** Opening Data for analysis block **
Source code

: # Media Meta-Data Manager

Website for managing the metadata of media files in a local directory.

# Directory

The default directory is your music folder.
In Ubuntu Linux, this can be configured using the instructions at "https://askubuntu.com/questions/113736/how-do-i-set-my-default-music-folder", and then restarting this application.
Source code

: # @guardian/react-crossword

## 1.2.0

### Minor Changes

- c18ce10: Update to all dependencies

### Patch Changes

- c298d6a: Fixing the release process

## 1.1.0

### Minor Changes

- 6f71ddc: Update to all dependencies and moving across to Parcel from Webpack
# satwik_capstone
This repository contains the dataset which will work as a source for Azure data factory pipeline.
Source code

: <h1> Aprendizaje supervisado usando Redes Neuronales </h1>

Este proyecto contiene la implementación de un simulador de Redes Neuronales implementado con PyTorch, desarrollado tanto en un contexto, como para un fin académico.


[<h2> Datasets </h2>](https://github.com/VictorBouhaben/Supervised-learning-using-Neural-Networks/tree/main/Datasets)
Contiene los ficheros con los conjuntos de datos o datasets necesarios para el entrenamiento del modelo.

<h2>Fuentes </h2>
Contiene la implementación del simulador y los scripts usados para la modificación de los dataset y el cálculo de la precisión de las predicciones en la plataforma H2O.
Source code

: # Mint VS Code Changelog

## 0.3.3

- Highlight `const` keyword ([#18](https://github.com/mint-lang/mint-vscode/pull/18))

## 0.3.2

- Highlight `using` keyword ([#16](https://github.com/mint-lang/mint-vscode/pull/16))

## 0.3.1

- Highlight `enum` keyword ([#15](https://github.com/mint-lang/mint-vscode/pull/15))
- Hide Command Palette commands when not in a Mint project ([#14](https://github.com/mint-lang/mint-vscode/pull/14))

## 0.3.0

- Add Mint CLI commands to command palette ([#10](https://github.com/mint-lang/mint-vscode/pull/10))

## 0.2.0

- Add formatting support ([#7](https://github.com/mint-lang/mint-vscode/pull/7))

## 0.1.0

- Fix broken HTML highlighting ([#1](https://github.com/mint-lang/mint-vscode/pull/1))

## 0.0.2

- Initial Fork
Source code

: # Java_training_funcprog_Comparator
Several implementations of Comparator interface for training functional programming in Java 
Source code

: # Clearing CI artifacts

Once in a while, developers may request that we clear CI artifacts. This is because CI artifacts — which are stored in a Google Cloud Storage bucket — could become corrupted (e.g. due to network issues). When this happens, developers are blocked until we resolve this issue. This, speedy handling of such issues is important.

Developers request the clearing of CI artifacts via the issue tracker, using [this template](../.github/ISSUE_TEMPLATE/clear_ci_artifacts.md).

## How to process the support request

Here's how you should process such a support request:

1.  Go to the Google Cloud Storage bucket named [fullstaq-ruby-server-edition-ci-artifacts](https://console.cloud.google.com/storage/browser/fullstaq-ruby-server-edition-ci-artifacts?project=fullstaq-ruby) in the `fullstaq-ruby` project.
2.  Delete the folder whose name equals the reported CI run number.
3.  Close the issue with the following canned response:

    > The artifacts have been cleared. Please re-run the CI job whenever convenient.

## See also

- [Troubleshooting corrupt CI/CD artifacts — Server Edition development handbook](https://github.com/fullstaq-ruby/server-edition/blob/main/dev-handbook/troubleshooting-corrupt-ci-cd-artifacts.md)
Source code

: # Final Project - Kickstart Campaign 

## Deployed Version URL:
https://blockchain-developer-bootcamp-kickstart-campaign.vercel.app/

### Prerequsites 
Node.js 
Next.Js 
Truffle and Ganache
** Closing Data for analysis block **
§ **Aim of the task**
Exactly one number is the expected answer: the count of lines in the entries where the word "support" is found.

§ **Problem solution**
3